For the second time in eighteen months, offshore tax havens have been in the public eye – this time with “the Paradise Papers”:
Back in 2016, more than 11 million documents were leaked by an anonymous source at Panamanian law firm Mossack Fonseca in the so-called “Panama Leaks.” Then-UK prime minister David Cameron and Russia chief Vladimir Putin were among the names linked with the registration of assets under foreign ownership. to thwart the taxman.
This month, it’s been the “Paradise Papers” – another 13-plus million documents released by the law firm Appleby to the same newspaper as before, Suddeutsche Zeitung.
The range of those caught in the net is arguably even wider this time: Britain’s royal family, F1 star Lewis Hamilton and Facebook are among the notables to have questions raised as to their methods of investment and asset ownership.
So is what these people have been doing legal? Well, that’s the question that attracts all the controversy. Because there’s a fine line between tax evasion and tax avoidance.
Tax evasion vs. tax avoidance: the fine line?
A distinction is sometimes made between the “evasion” and “avoidance” of tax that lies at the heart of the tax haven situation. Although just yesterday the Guardian newspaper was using the term “tax avoidance” to describe illegality, rather than the more commonly-accepted term “tax evasion”.
Tax ‘evasion” is out-and-out illegal. In the UK, it basically means not declaring to Her Majesty’s Revenue and Customs earnings through either a job or returns from a company or asset that should be declared as part of your overall tax position.
Tax avoidance, however, is what makes these Paradise Papers, and the complex legal arrangements in them, possible. Tax avoidance is considered by some to be the term to describe legal attempts to minimise exposure to tax regulation. This often involves tying up money in a range of global locations as domiciles (the registered location of a person or asset) that have a far lower tax rate than ‘onshore’ UK or elsewhere in EU or North America. People seeking out such friendly jurisdictions – “tax havens” – is what the Paradise Papers reveals. But the result of these efforts can often be something between tax “evasion” and tax “avoidance” as the terms are understood – a grey legal area.
So does “offshore” mean “tax haven”?
Not necessarily.
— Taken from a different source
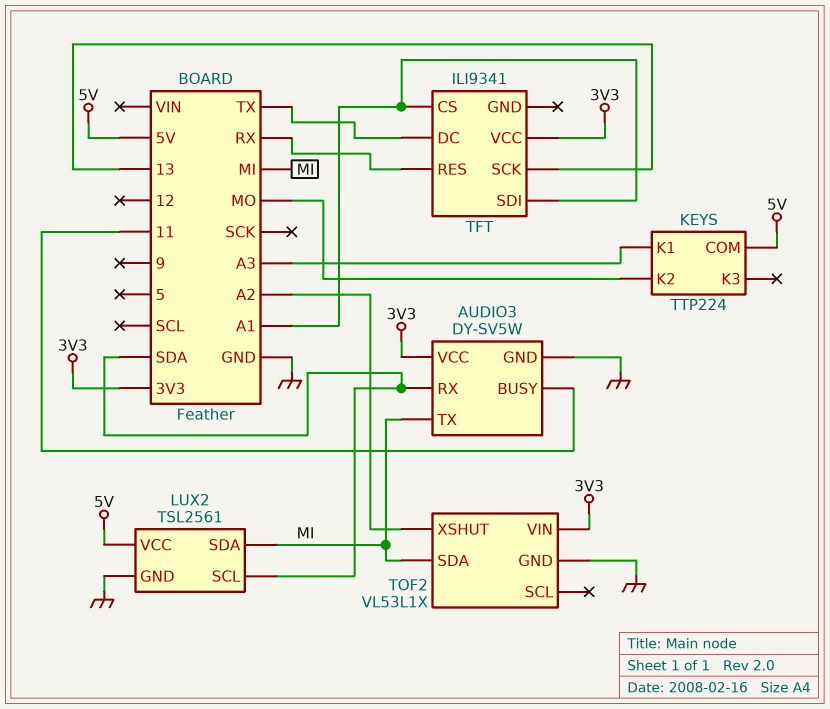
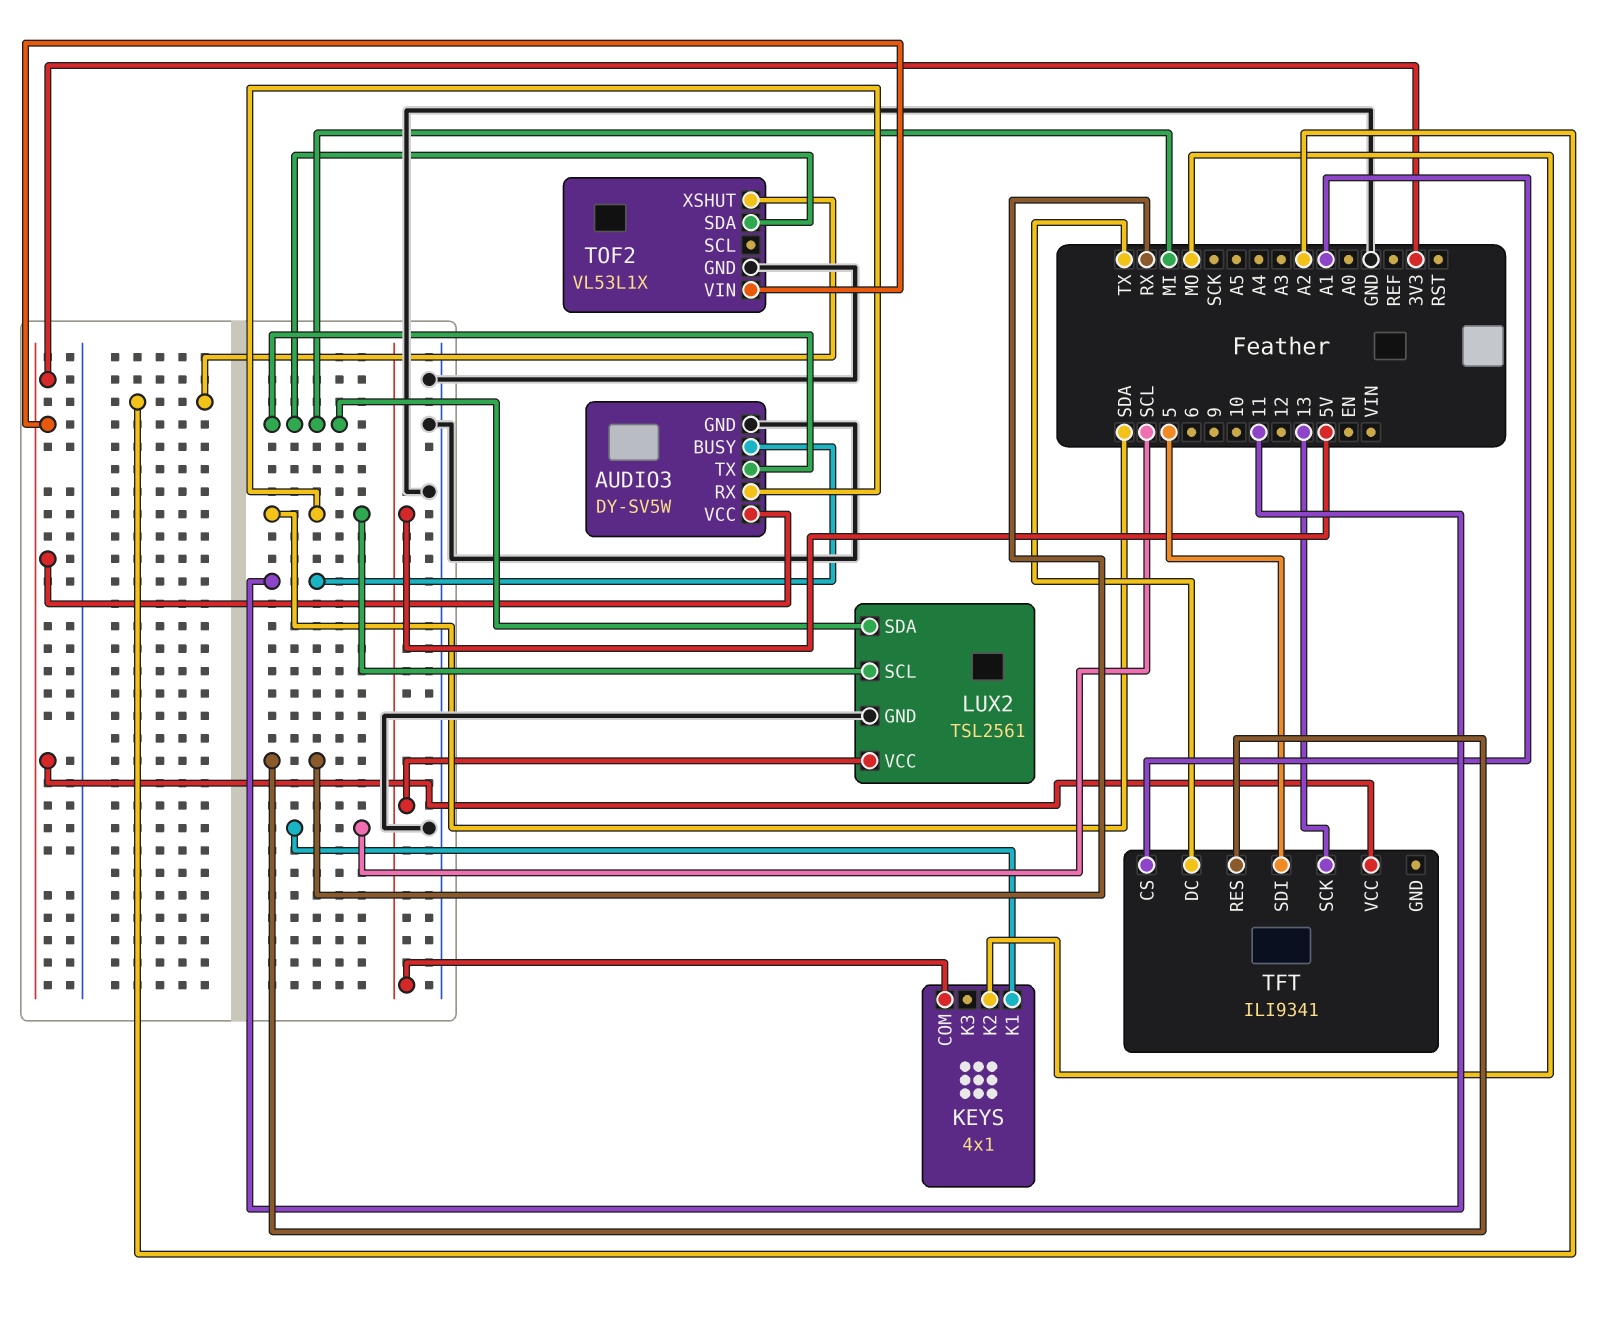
KEYS: TTP224 -> 4x1
KEYS pin K1: A3 -> SCL
TFT pin SDI: A1 -> 5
Generally, ALL tax havens are sites of offshore banking, but NOT all sites of offshore banking are tax havens.
You can, for example, transfer your pension “offshore”. Your offshore status will give you pension options that are not available in the UK. If you live overseas, the pension contributions you accumulated in the UK are perfectly allowed to move to another jurisdiction. Domiciled offshore, such as Malta, means that the drawdown of your transferred pension is unconnected to the UK in terms of tax. Which makes sense – since you don’t live in the UK! Indeed, you may not even end up retiring in the UK, making your requirement to pay UK tax a case in point. Any pension transfer from the UK will remain under the beady eye of HMRC: the pension must be transferring to both a domicile and a structure of which the taxman approves.
You can also have a savings plan or investment bond that is offshore. Again, any tax considerations relates to the fact that you’re not only based personally offshore – such as in the UAE – but also that your investment platform also has tax-efficient, offshore status.
What the Paradise Papers reveals is a world of very expensive and complicated arrangements that regular investors simply don’t need. The Guardian’s summary of the celebrities caught in the Paradise Papers makes for entertaining reading, but tax havens are unlikely to be relevant to your own financial planning! What is certain is that, in no-tax jurisdictions such as the UAE, it’s important to really know your tax position and how you can plan your savings accordingly.